Japonya ekonomisi, 2023 yılının son çeyreğinde daralmasının ve Almanya'nın gerisine düşmesinin ardından dünyanın dördüncü büyük ekonomisi haline geldi.
Ülkenin üçüncü çeyrek büyümesi de eksi yüzde 0,8'e revize edildi, bu da Japonya'nın 2023'ün ikinci yarısında teknik durgunluk içinde olduğu anlamına geliyor.
Ekonomistler, sıralamadaki değişikliğin Japon para birimi yen'in dolar karşısında keskin düşüşe sebep olduğunu söylüyor.
Zayıflayan para birimi ile Japonya, kilit sektörlerde azalan küresel rekabet gücünün karakterize ettiği bir ekonomik durgunluk yaşıyor.
Japonya Merkez Bankası'nın (BOJ) rezervlerini artırma çabası ile faiz oranlarının yükselmesi, ülke ekonomisini resesyon tehlikesine sürüklüyor.
Japonya Merkez Bankası Başkanı Kazuo Ueda, parlamento komitesi toplantısında yaptığı açıklamada, Japon ekonomisinin şu anda "deflasyon değil enflasyon durumunda" olduğunu söyledi.
"JAPON YENİ DOLAR KARŞISINDA DEĞER KAYBEDİYOR"
Uluslararası Kredi Derecelendirme Kuruluşu Fitch Ratings Ekonomisti Brian Coulton, "Dolar cinsinden büyüklük açısından bu geçiş, yen'deki son çöküşe çok şey borçlu. Japonya'nın reel GSYH'si aslında 2019'dan bu yana Almanya'yı geride bıraktı" şeklinde konuştu.
Japon para birimi 2022 ve 2023'te ABD para birimi karşısında neredeyse beşte bir oranında değer kaybetti ve geçen yıl bu oran yüzde yedi civarındaydı.
Bunun nedeni, Japonya Merkez Bankası'nın fiyatları artırma çabası, yükselen enflasyonla mücadele etmek için borçlanma maliyetlerini yükseltmesi ve diğer büyük merkez bankalarının aksine faiz oranlarını sürdürmesi olarak görülüyor.
Enflasyon eğilimlerini ölçmek, Japonya Merkez Bankası'nın mevcut gevşek para politikasına ilişkin kararı açısından hayati önem taşıyor.

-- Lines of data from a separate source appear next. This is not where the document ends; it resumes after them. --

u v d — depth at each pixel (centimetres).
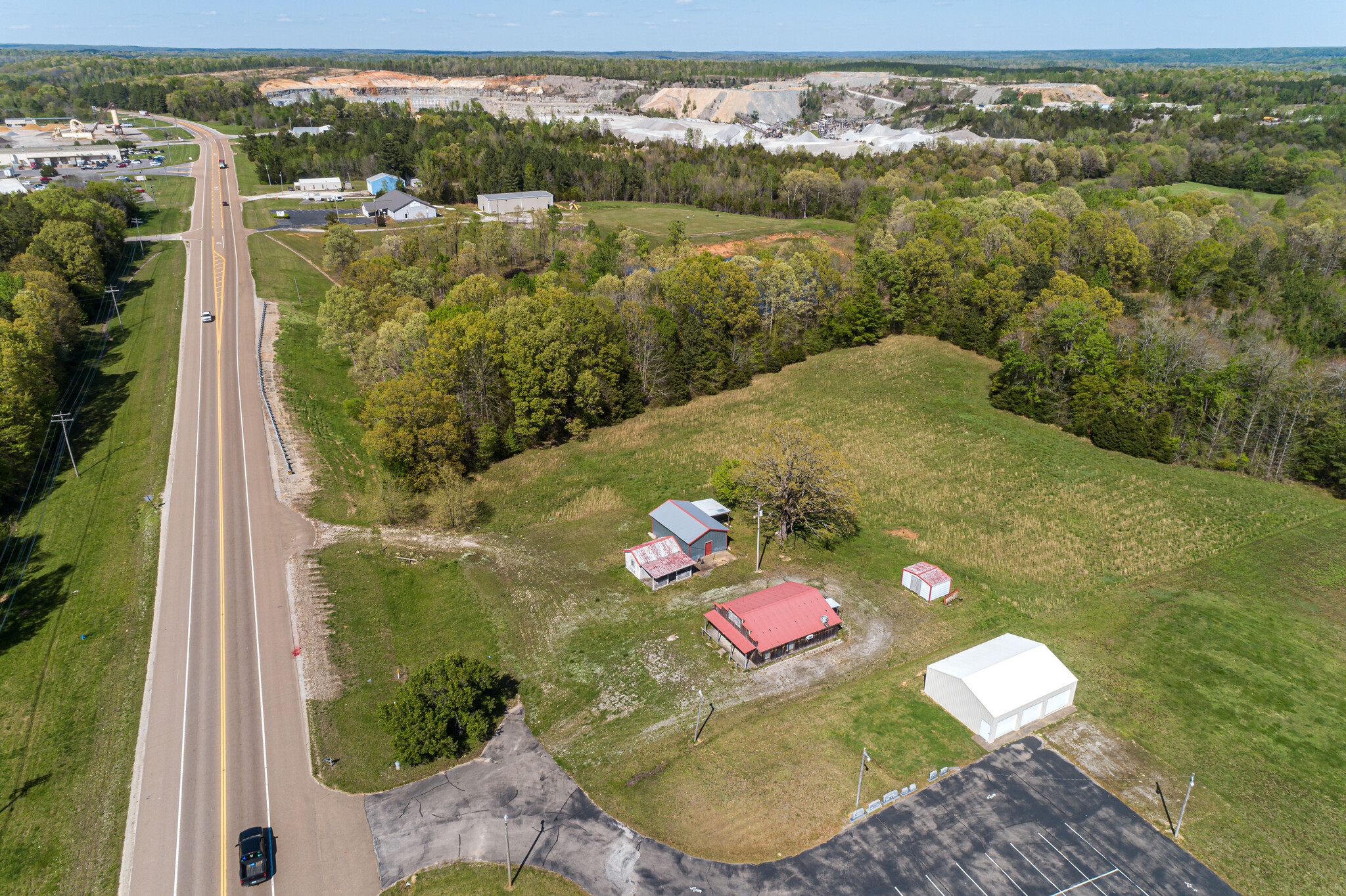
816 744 5194
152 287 13812
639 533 7875
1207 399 9531
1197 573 7081
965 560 7356
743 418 10638
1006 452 9550
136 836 4538
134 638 6106
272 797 4788
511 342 9525
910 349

Artan enerji fiyatları, üretim ihracatına bağımlı olan Japonya’nın ekonomisine zarar verdi.
Japonya’daki aktif şirketler ise yaşlanan ve daralan iç pazar yerine daha hızlı büyüyen denizaşırı ekonomilere yatırım yapıyor.
"YAŞLANAN NÜFUS İLE REKABET GÜCÜ AZALIYOR"
Japonya'da, halkın giderek yaşlanması ve daha az çocuk sahibi olmak istemesi ile genç nüfus sayısı azaldı. Bu durum ülke ekonomisinin rekabet gücünü ve üretkenliğini yavaş yavaş kaybettiğine işaret ediyor.
Ülke ekonomileri arasındaki karşılaştırmalar, bazı farklı ulusal koşulları yansıtmayan ve dolar cinsinden olan nominal Gayri Safi Yurt İçi Hasıla'ya (GSYH) endeksleniyor.
Japonya'nın nominal GSYİH'si geçen yıl toplamda 4,2 trilyon dolara, yani yaklaşık 591 trilyon yene ulaşmıştı.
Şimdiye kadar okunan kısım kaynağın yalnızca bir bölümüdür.